Request: Copy out, word for word, the stretch of the listing from the line containing "## TDT4250.unitConverter.celsius TDT4250.unitConverter.kilogram" through the line containing "# Instructions for".

[Document images with source code]

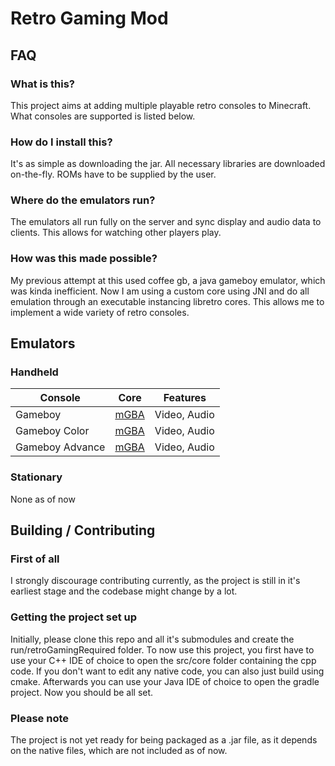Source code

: # Retro Gaming Mod
## FAQ
### What is this?
This project aims at adding multiple playable retro consoles to Minecraft. What consoles are supported is listed below.
### How do I install this?
It's as simple as downloading the jar. All necessary libraries are downloaded on-the-fly. ROMs have to be supplied by the user.
### Where do the emulators run?
The emulators all run fully on the server and sync display and audio data to clients. This allows for watching other players play.
### How was this made possible?
My previous attempt at this used coffee gb, a java gameboy emulator, which was kinda inefficient. Now I am using a custom core using JNI and do all emulation through an executable instancing libretro cores. This allows me to implement a wide variety of retro consoles.

## Emulators
### Handheld
Console | Core | Features
--- | --- | ---
Gameboy | [mGBA](https://mgba.io/) | Video, Audio
Gameboy Color | [mGBA](https://mgba.io/) | Video, Audio
Gameboy Advance | [mGBA](https://mgba.io/) | Video, Audio
### Stationary
None as of now

## Building / Contributing
### First of all
I strongly discourage contributing currently, as the project is still in it's earliest stage and the codebase might change by a lot.
### Getting the project set up
Initially, please clone this repo and all it's submodules and create the run/retroGamingRequired folder.
To now use this project, you first have to use your C++ IDE of choice to open the src/core folder containing the cpp code. If you don't want to edit any native code, you can also just build using cmake.
Afterwards you can use your Java IDE of choice to open the gradle project. Now you should be all set.
### Please note
The project is not yet ready for being packaged as a .jar file, as it depends on the native files, which are not included as of now.

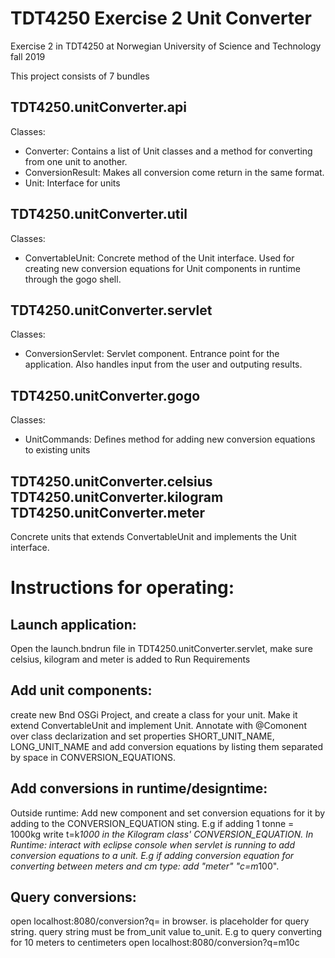 # TDT4250 Exercise 2 Unit Converter

Exercise 2 in TDT4250 at Norwegian University of Science and Technology fall 2019

This project consists of 7 bundles

## TDT4250.unitConverter.api
Classes:
- Converter: Contains a list of Unit classes and a method for converting from one unit to another.
- ConversionResult: Makes all conversion come return in the same format.
- Unit: Interface for units

## TDT4250.unitConverter.util
Classes: 
- ConvertableUnit: Concrete method of the Unit interface. Used for creating new conversion equations for Unit components in runtime through the gogo shell.

## TDT4250.unitConverter.servlet
Classes:
- ConversionServlet: Servlet component. Entrance point for the application. Also handles input from the user and outputing results. 

## TDT4250.unitConverter.gogo
Classes:
- UnitCommands: Defines method for adding new conversion equations to existing units

## TDT4250.unitConverter.celsius TDT4250.unitConverter.kilogram TDT4250.unitConverter.meter
Concrete units that extends ConvertableUnit and implements the Unit interface. 


# Instructions for operating:

## Launch application: 
Open the launch.bndrun file in TDT4250.unitConverter.servlet, make sure celsius, kilogram and meter is added to Run Requirements

## Add unit components:
create new Bnd OSGi Project, and create a class for your unit. Make it extend ConvertableUnit and implement Unit. Annotate with @Comonent over class declarization and set properties SHORT_UNIT_NAME, LONG_UNIT_NAME and add conversion equations by listing them  separated by space in CONVERSION_EQUATIONS.

## Add conversions in runtime/designtime:
Outside runtime: Add new component and set conversion equations for it by adding to the CONVERSION_EQUATION sting. E.g if adding 1 tonne = 1000kg write t=k*1000 in the Kilogram class' CONVERSION_EQUATION.
In Runtime: interact with eclipse console when servlet is running to add conversion equations to a unit. E.g if adding conversion equation for converting between meters and cm type:
add "meter" "c=m*100".

## Query conversions:
open localhost:8080/conversion?q=<query> in browser. <query> is placeholder for query string. query string must be from_unit value to_unit. E.g to query converting for 10 meters to centimeters open localhost:8080/conversion?q=m10c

Result of this task:
## TDT4250.unitConverter.celsius TDT4250.unitConverter.kilogram TDT4250.unitConverter.meter
Concrete units that extends ConvertableUnit and implements the Unit interface. 


# Instructions for operating:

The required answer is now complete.